__Activity__: Begin at the line where "Figure 14. Predominance" appears and reproduce exactly every line through the end of the data below, both included, skipping pictures.

__Source data__:

■ ■ ■ ■ ■ ■ ■

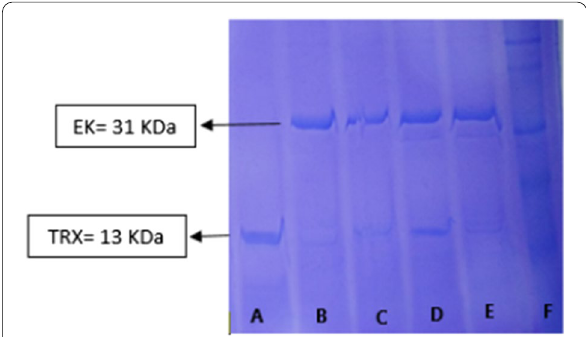
Fig. 2 Purification of separated TRX from the active enzyme by IDA affinity chromatography after the autocatalytic reaction. A fraction, B, C elution peak fractions, D,E = elution, F Pre-stained protein =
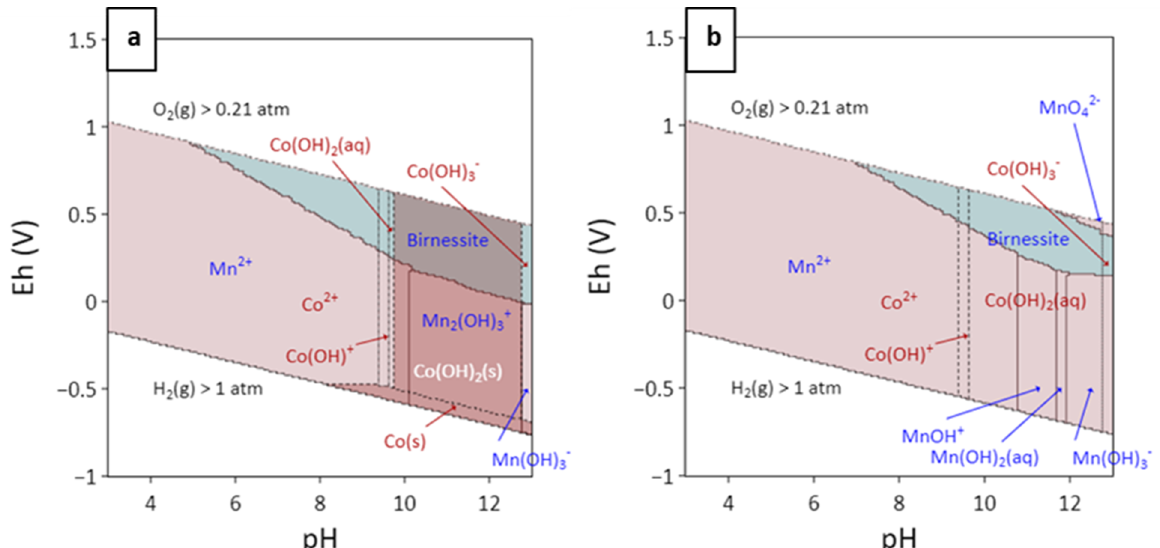
Figure 14. Predominance diagram (Eh–pH) of the Mn–Co–H 2 O system calculated with Gibbs Studio [30] and the llnl.dat database from [31] with some modifications (see text for explanation), at 25 °C, with a total aqueous concentration of Mn and Co of 10 − 6 M ( a ) and 10 − 10 M ( b ).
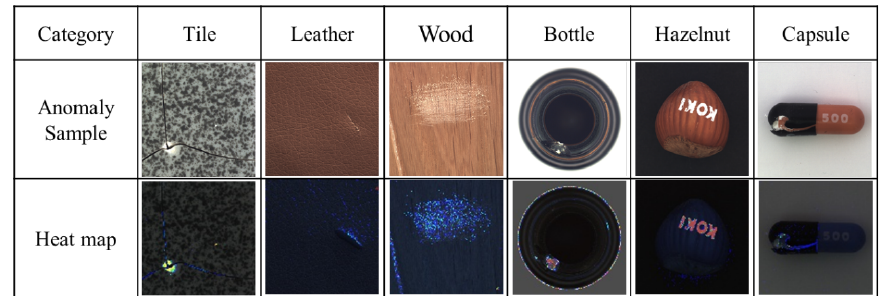
Figure 8. Heat maps of the MVTec AD dataset generated by the proposed method (DAGAN).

■ ■ ■ ■ ■ ■ ■

__Response area__:
Figure 14. Predominance diagram (Eh–pH) of the Mn–Co–H 2 O system calculated with Gibbs Studio [30] and the llnl.dat database from [31] with some modifications (see text for explanation), at 25 °C, with a total aqueous concentration of Mn and Co of 10 − 6 M ( a ) and 10 − 10 M ( b ).
Figure 8. Heat maps of the MVTec AD dataset generated by the proposed method (DAGAN).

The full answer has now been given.